In seconda, l’accento marcato alle vocalizzazioni turpi e profonde del duo, che aggancia l’anima in ogni sua declinazione. È una cosa che innanzitutto avviene nella sua versione pseudo-corale e ariosa (e.g. The desire to die blooms in me like a daily spring and it’s beautiful) che siede a metà strada tra le arie più intense della musica gotica del secolo scorso e certi momenti di panico dell’opera contemporanea più oscura (vedi Sweet Land o la Poppaea di Hersch). A centro album, però, il ruolo della voce si trasforma in qualcosa di più intenso e sconvolgente. Gli strilli e i grugniti di I have devoured the heads… e lo speaking-in-tongues dell’immensa Every wall of my labyrinth is a door to your house per riferimenti possono solo guardare all’avanguardia di Diamanda Galás o, più recentemente, alla Lingua Ignota dei suoi pezzi più duri. Ma questa commistione con il soundfont ancestrale del ciclo improvvisativo strumentale genera delle sensazioni che trovano il loro spazio privilegiato nell’intestino: una volta aperte le possibilità a questo tipo di musica, l’esperienza è decisamente horror, violenta, primordiale.
E arriviamo quindi all’ultimo troncone di Minotaur – Ananke, la storia rigenerata del minotauro di Cnosso, deuteragonista di un mito che in certe frange della psicanalisi affonda le sue radici nella solita tensione lacerante tra natura e cultura, apollineo e dionisiaco, es e super-io.
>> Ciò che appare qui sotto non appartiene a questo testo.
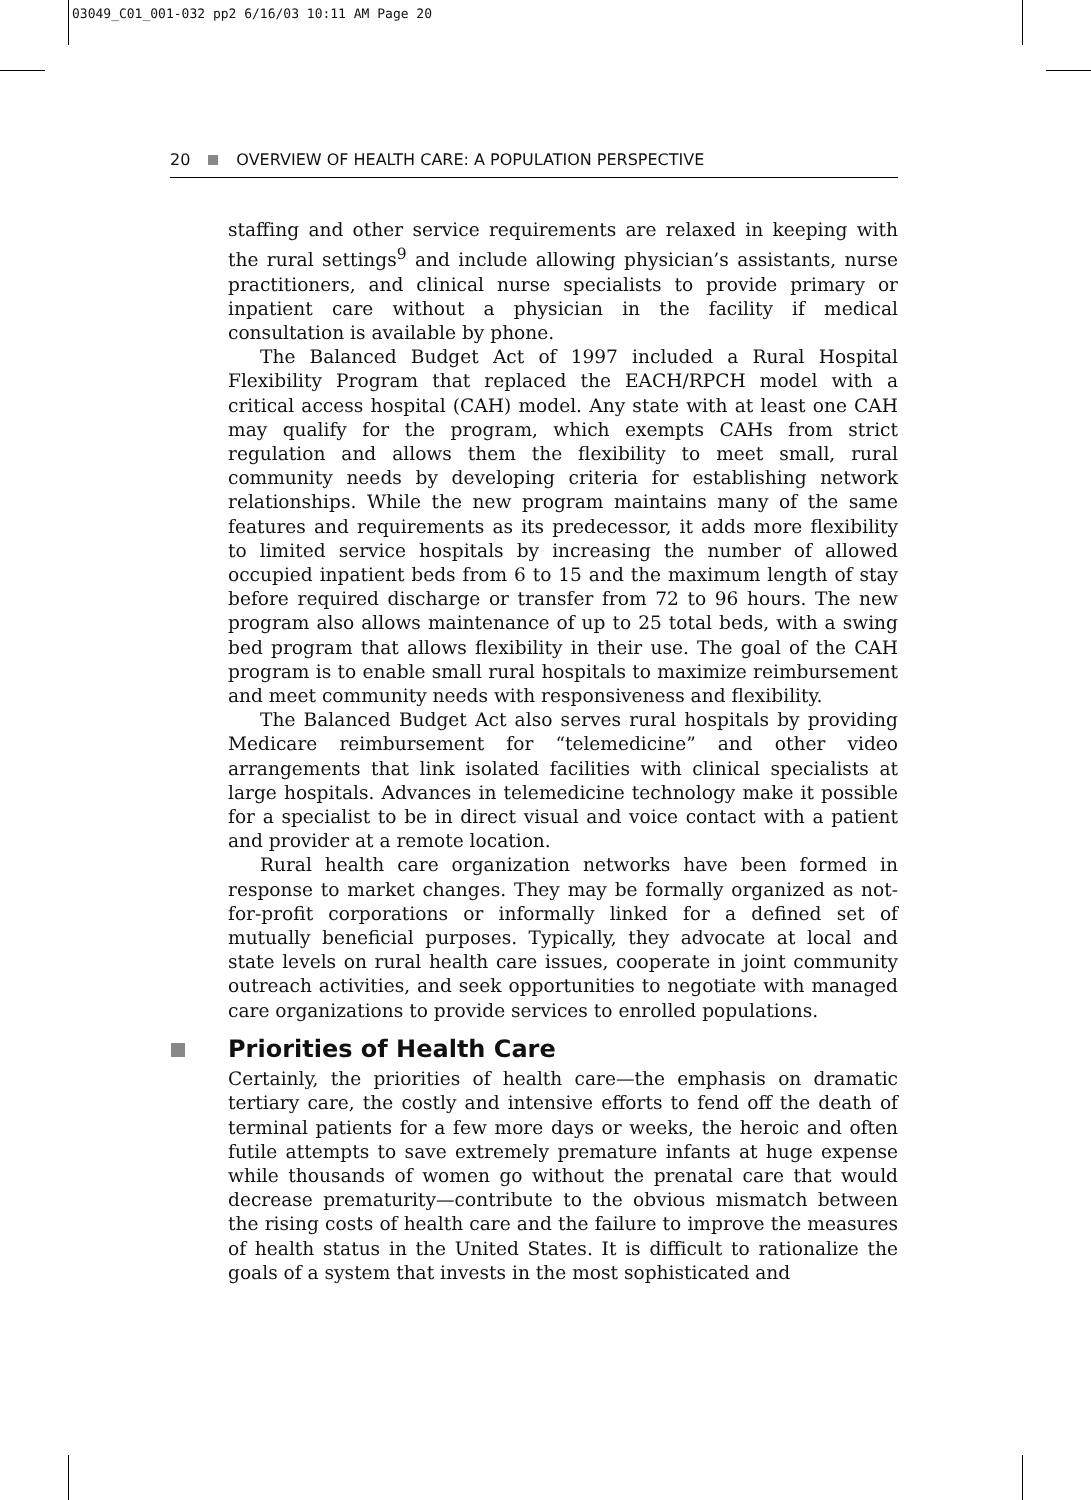03049_C01_001-032 pp2 6/16/03 10:11 AM Page 20
20 OVERVIEW OF HEALTH CARE: A POPULATION PERSPECTIVE
staffing and other service requirements are relaxed in keeping with the rural settings<sup>9</sup> and include allowing physician’s assistants, nurse practitioners, and clinical nurse specialists to provide primary or inpatient care without a physician in the facility if medical consultation is available by phone.
The Balanced Budget Act of 1997 included a Rural Hospital Flexibility Program that replaced the EACH/RPCH model with a critical access hospital (CAH) model. Any state with at least one CAH may qualify for the program, which exempts CAHs from strict regulation and allows them the flexibility to meet small, rural community needs by developing criteria for establishing network relationships. While the new program maintains many of the same features and requirements as its predecessor, it adds more flexibility to limited service hospitals by increasing the number of allowed occupied inpatient beds from 6 to 15 and the maximum length of stay before required discharge or transfer from 72 to 96 hours. The new program also allows maintenance of up to 25 total beds, with a swing bed program that allows flexibility in their use. The goal of the CAH program is to enable small rural hospitals to maximize reimbursement and meet community needs with responsiveness and flexibility.
The Balanced Budget Act also serves rural hospitals by providing Medicare reimbursement for “telemedicine” and other video arrangements that link isolated facilities with clinical specialists at large hospitals. Advances in telemedicine technology make it possible for a specialist to be in direct visual and voice contact with a patient and provider at a remote location.
Rural health care organization networks have been formed in response to market changes. They may be formally organized as not-for-profit corporations or informally linked for a defined set of mutually beneficial purposes. Typically, they advocate at local and state levels on rural health care issues, cooperate in joint community outreach activities, and seek opportunities to negotiate with managed care organizations to provide services to enrolled populations.
Priorities of Health Care
Certainly, the priorities of health care—the emphasis on dramatic tertiary care, the costly and intensive efforts to fend off the death of terminal patients for a few more days or weeks, the heroic and often futile attempts to save extremely premature infants at huge expense while thousands of women go without the prenatal care that would decrease prematurity—contribute to the obvious mismatch between the rising costs of health care and the failure to improve the measures of health status in the United States. It is difficult to rationalize the goals of a system that invests in the most sophisticated and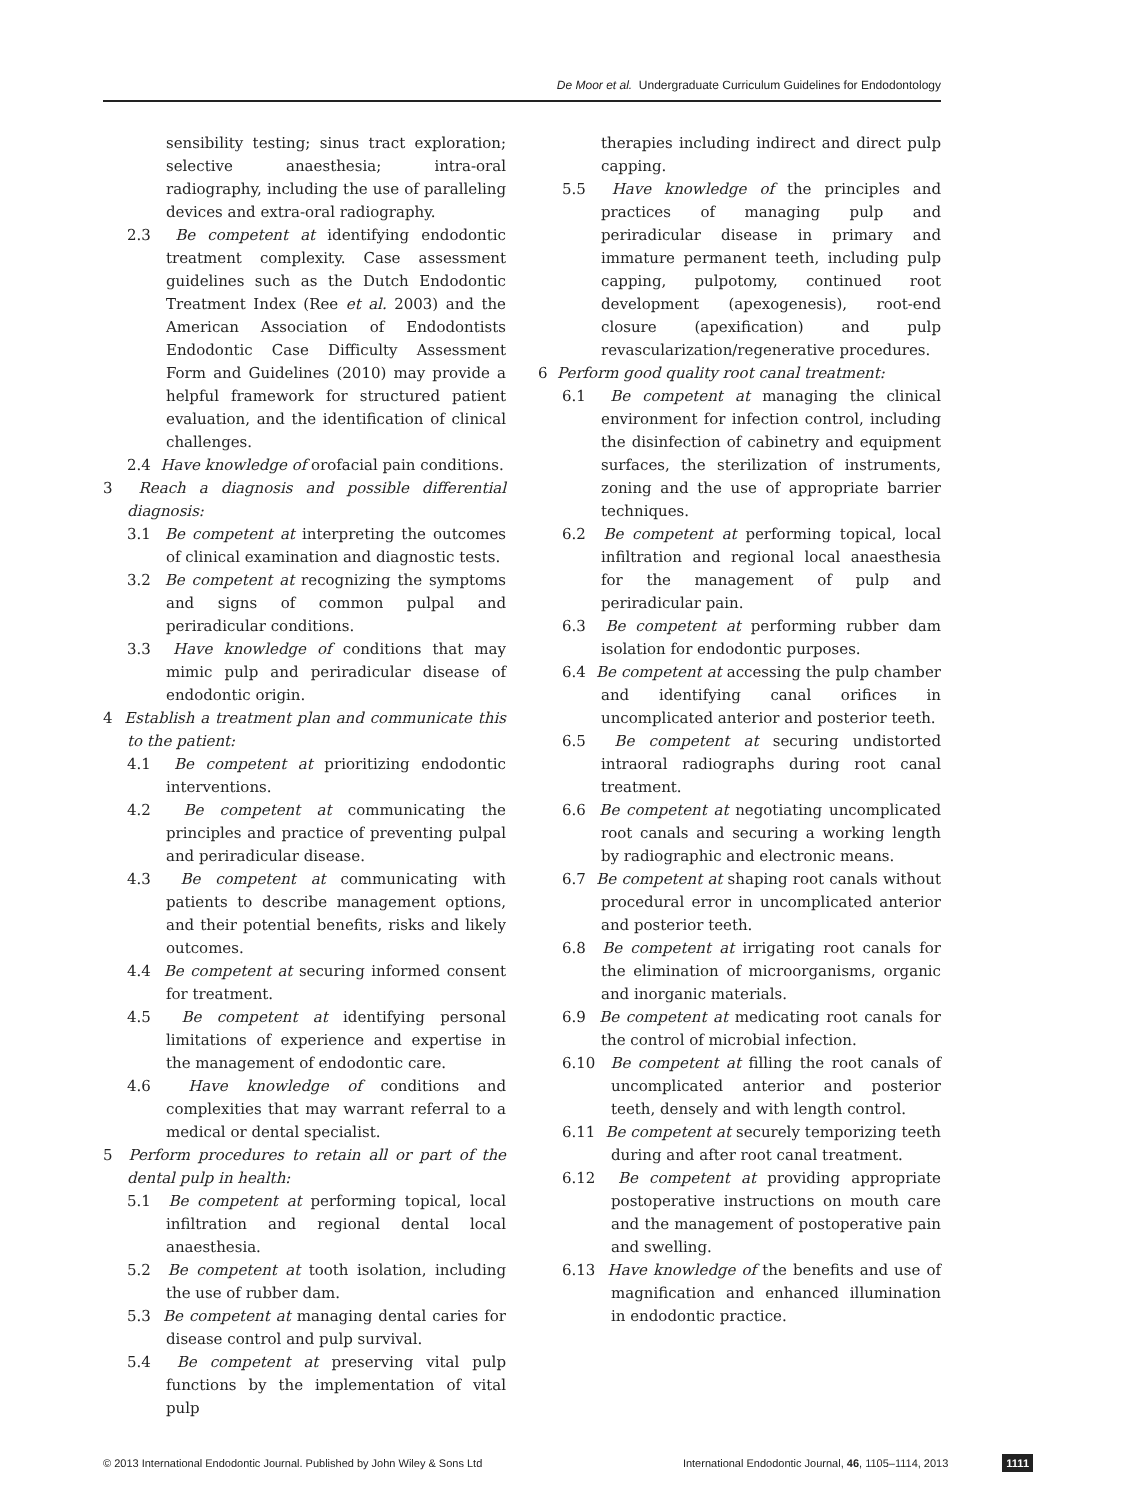De Moor et al. Undergraduate Curriculum Guidelines for Endodontology
sensibility testing; sinus tract exploration; selective anaesthesia; intra-oral radiography, including the use of paralleling devices and extra-oral radiography.
2.3 Be competent at identifying endodontic treatment complexity. Case assessment guidelines such as the Dutch Endodontic Treatment Index (Ree et al. 2003) and the American Association of Endodontists Endodontic Case Difficulty Assessment Form and Guidelines (2010) may provide a helpful framework for structured patient evaluation, and the identification of clinical challenges.
2.4 Have knowledge of orofacial pain conditions.
3 Reach a diagnosis and possible differential diagnosis:
3.1 Be competent at interpreting the outcomes of clinical examination and diagnostic tests.
3.2 Be competent at recognizing the symptoms and signs of common pulpal and periradicular conditions.
3.3 Have knowledge of conditions that may mimic pulp and periradicular disease of endodontic origin.
4 Establish a treatment plan and communicate this to the patient:
4.1 Be competent at prioritizing endodontic interventions.
4.2 Be competent at communicating the principles and practice of preventing pulpal and periradicular disease.
4.3 Be competent at communicating with patients to describe management options, and their potential benefits, risks and likely outcomes.
4.4 Be competent at securing informed consent for treatment.
4.5 Be competent at identifying personal limitations of experience and expertise in the management of endodontic care.
4.6 Have knowledge of conditions and complexities that may warrant referral to a medical or dental specialist.
5 Perform procedures to retain all or part of the dental pulp in health:
5.1 Be competent at performing topical, local infiltration and regional dental local anaesthesia.
5.2 Be competent at tooth isolation, including the use of rubber dam.
5.3 Be competent at managing dental caries for disease control and pulp survival.
5.4 Be competent at preserving vital pulp functions by the implementation of vital pulp
therapies including indirect and direct pulp capping.
5.5 Have knowledge of the principles and practices of managing pulp and periradicular disease in primary and immature permanent teeth, including pulp capping, pulpotomy, continued root development (apexogenesis), root-end closure (apexification) and pulp revascularization/regenerative procedures.
6 Perform good quality root canal treatment:
6.1 Be competent at managing the clinical environment for infection control, including the disinfection of cabinetry and equipment surfaces, the sterilization of instruments, zoning and the use of appropriate barrier techniques.
6.2 Be competent at performing topical, local infiltration and regional local anaesthesia for the management of pulp and periradicular pain.
6.3 Be competent at performing rubber dam isolation for endodontic purposes.
6.4 Be competent at accessing the pulp chamber and identifying canal orifices in uncomplicated anterior and posterior teeth.
6.5 Be competent at securing undistorted intraoral radiographs during root canal treatment.
6.6 Be competent at negotiating uncomplicated root canals and securing a working length by radiographic and electronic means.
6.7 Be competent at shaping root canals without procedural error in uncomplicated anterior and posterior teeth.
6.8 Be competent at irrigating root canals for the elimination of microorganisms, organic and inorganic materials.
6.9 Be competent at medicating root canals for the control of microbial infection.
6.10 Be competent at filling the root canals of uncomplicated anterior and posterior teeth, densely and with length control.
6.11 Be competent at securely temporizing teeth during and after root canal treatment.
6.12 Be competent at providing appropriate postoperative instructions on mouth care and the management of postoperative pain and swelling.
6.13 Have knowledge of the benefits and use of magnification and enhanced illumination in endodontic practice.
© 2013 International Endodontic Journal. Published by John Wiley & Sons Ltd International Endodontic Journal, 46, 1105–1114, 2013 1111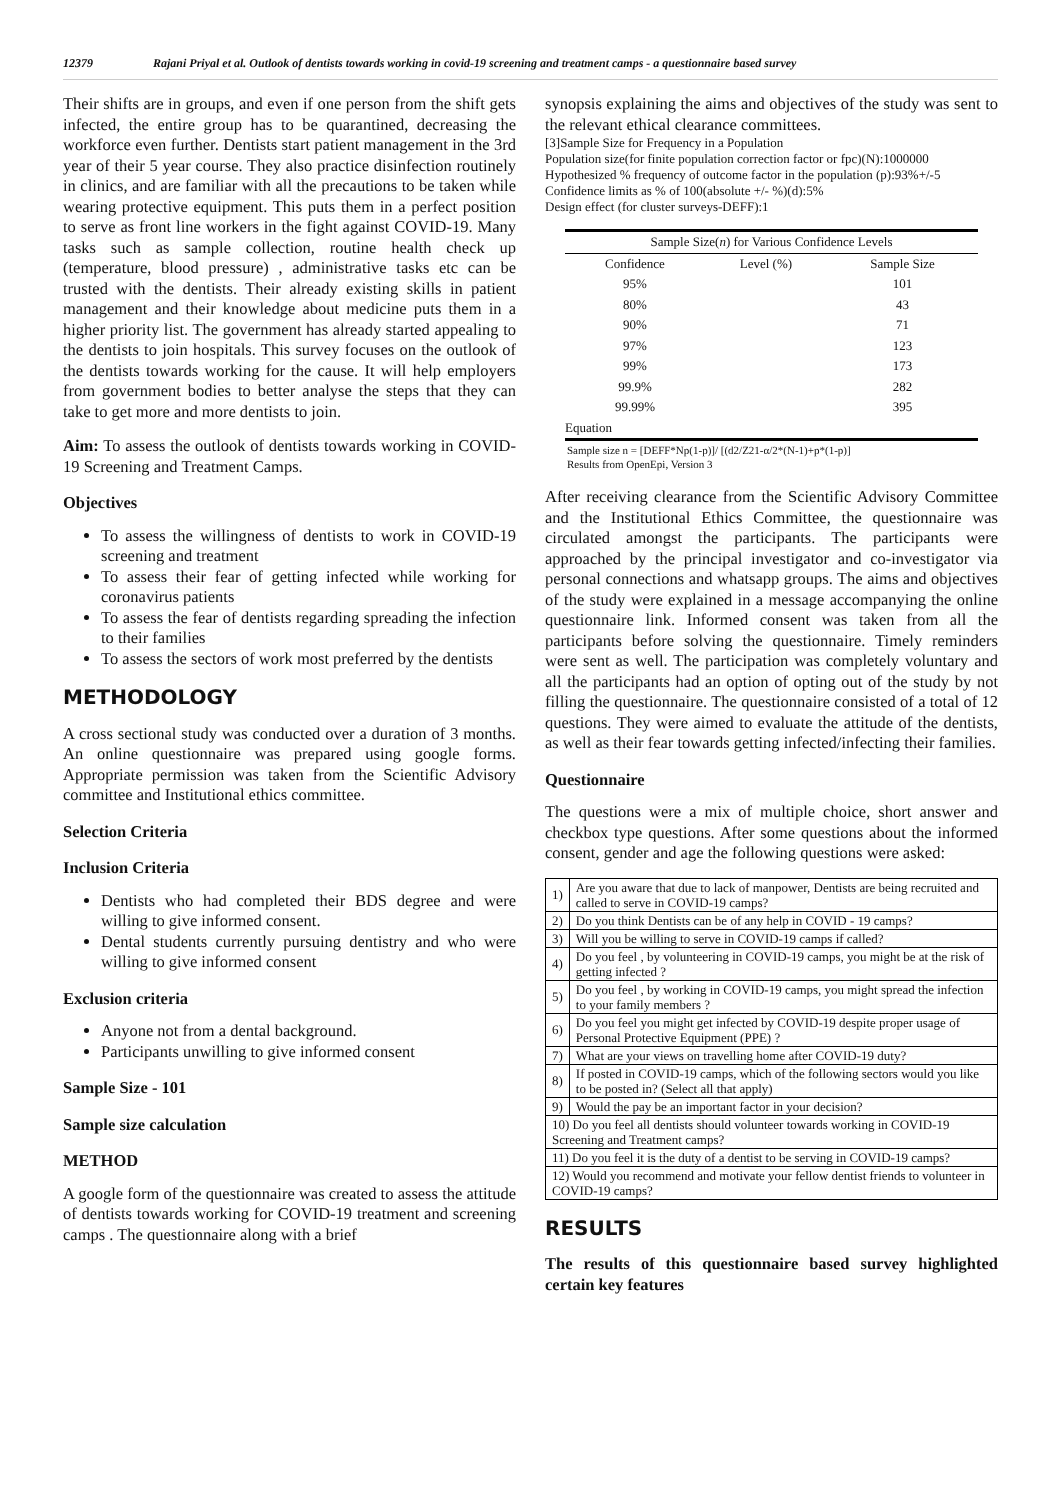12379 Rajani Priyal et al. Outlook of dentists towards working in covid-19 screening and treatment camps - a questionnaire based survey
Their shifts are in groups, and even if one person from the shift gets infected, the entire group has to be quarantined, decreasing the workforce even further. Dentists start patient management in the 3rd year of their 5 year course. They also practice disinfection routinely in clinics, and are familiar with all the precautions to be taken while wearing protective equipment. This puts them in a perfect position to serve as front line workers in the fight against COVID-19. Many tasks such as sample collection, routine health check up (temperature, blood pressure) , administrative tasks etc can be trusted with the dentists. Their already existing skills in patient management and their knowledge about medicine puts them in a higher priority list. The government has already started appealing to the dentists to join hospitals. This survey focuses on the outlook of the dentists towards working for the cause. It will help employers from government bodies to better analyse the steps that they can take to get more and more dentists to join.
Aim: To assess the outlook of dentists towards working in COVID-19 Screening and Treatment Camps.
Objectives
To assess the willingness of dentists to work in COVID-19 screening and treatment
To assess their fear of getting infected while working for coronavirus patients
To assess the fear of dentists regarding spreading the infection to their families
To assess the sectors of work most preferred by the dentists
METHODOLOGY
A cross sectional study was conducted over a duration of 3 months. An online questionnaire was prepared using google forms. Appropriate permission was taken from the Scientific Advisory committee and Institutional ethics committee.
Selection Criteria
Inclusion Criteria
Dentists who had completed their BDS degree and were willing to give informed consent.
Dental students currently pursuing dentistry and who were willing to give informed consent
Exclusion criteria
Anyone not from a dental background.
Participants unwilling to give informed consent
Sample Size - 101
Sample size calculation
METHOD
A google form of the questionnaire was created to assess the attitude of dentists towards working for COVID-19 treatment and screening camps . The questionnaire along with a brief
synopsis explaining the aims and objectives of the study was sent to the relevant ethical clearance committees.
[3]Sample Size for Frequency in a Population
Population size(for finite population correction factor or fpc)(N):1000000
Hypothesized % frequency of outcome factor in the population (p):93%+/-5
Confidence limits as % of 100(absolute +/- %)(d):5%
Design effect (for cluster surveys-DEFF):1
| Sample Size( n ) for Various Confidence Levels | | |
| Confidence | Level (%) | Sample Size |
| 95% | | 101 |
| 80% | | 43 |
| 90% | | 71 |
| 97% | | 123 |
| 99% | | 173 |
| 99.9% | | 282 |
| 99.99% | | 395 |
| Equation | | |
Sample size n = [DEFF*Np(1-p)]/ [(d2/Z21-α/2*(N-1)+p*(1-p)]
Results from OpenEpi, Version 3
After receiving clearance from the Scientific Advisory Committee and the Institutional Ethics Committee, the questionnaire was circulated amongst the participants. The participants were approached by the principal investigator and co-investigator via personal connections and whatsapp groups. The aims and objectives of the study were explained in a message accompanying the online questionnaire link. Informed consent was taken from all the participants before solving the questionnaire. Timely reminders were sent as well. The participation was completely voluntary and all the participants had an option of opting out of the study by not filling the questionnaire. The questionnaire consisted of a total of 12 questions. They were aimed to evaluate the attitude of the dentists, as well as their fear towards getting infected/infecting their families.
Questionnaire
The questions were a mix of multiple choice, short answer and checkbox type questions. After some questions about the informed consent, gender and age the following questions were asked:
| 1) | Are you aware that due to lack of manpower, Dentists are being recruited and called to serve in COVID-19 camps? |
| 2) | Do you think Dentists can be of any help in COVID - 19 camps? |
| 3) | Will you be willing to serve in COVID-19 camps if called? |
| 4) | Do you feel , by volunteering in COVID-19 camps, you might be at the risk of getting infected ? |
| 5) | Do you feel , by working in COVID-19 camps, you might spread the infection to your family members ? |
| 6) | Do you feel you might get infected by COVID-19 despite proper usage of Personal Protective Equipment (PPE) ? |
| 7) | What are your views on travelling home after COVID-19 duty? |
| 8) | If posted in COVID-19 camps, which of the following sectors would you like to be posted in? (Select all that apply) |
| 9) | Would the pay be an important factor in your decision? |
| 10) Do you feel all dentists should volunteer towards working in COVID-19 Screening and Treatment camps? | |
| 11) Do you feel it is the duty of a dentist to be serving in COVID-19 camps? | |
| 12) Would you recommend and motivate your fellow dentist friends to volunteer in COVID-19 camps? | |
RESULTS
The results of this questionnaire based survey highlighted certain key features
È chiaro che per non mancare di rispetto a una bestia del genere il duo doveva trovare un modo particolare di dragarla dall’abisso del mito: l’improvvisazione senza compromessi, le urla, il tentativo con ogni strumento dell’armamentario dell’etnomusicologo, le lingue senza componenti semantiche, la convergenza su un unico tema para-compositivo che va a soffermarsi in ultima istanza su un insieme di concetti molto preciso. Fuoco, carne, sangue, caos, e chi si è visto si è visto, in un chiaro revanscismo del reame ctonio.
Minotaur – Ananke è un disco che può passare sordo a chi non è disposto a darsi in mano a questo tipo di operazione – come tutto ciò che è pesante sul lato dell’improvvisazione e dell’avanguardia. Per chi ha voglia di dismettere i panni civili e tornare a celebrare i propri istinti più primitivi, invece, c’è poco da fare: questa è una delle strade più sincere, imponenti, e valide da prendere in questo periodo storico.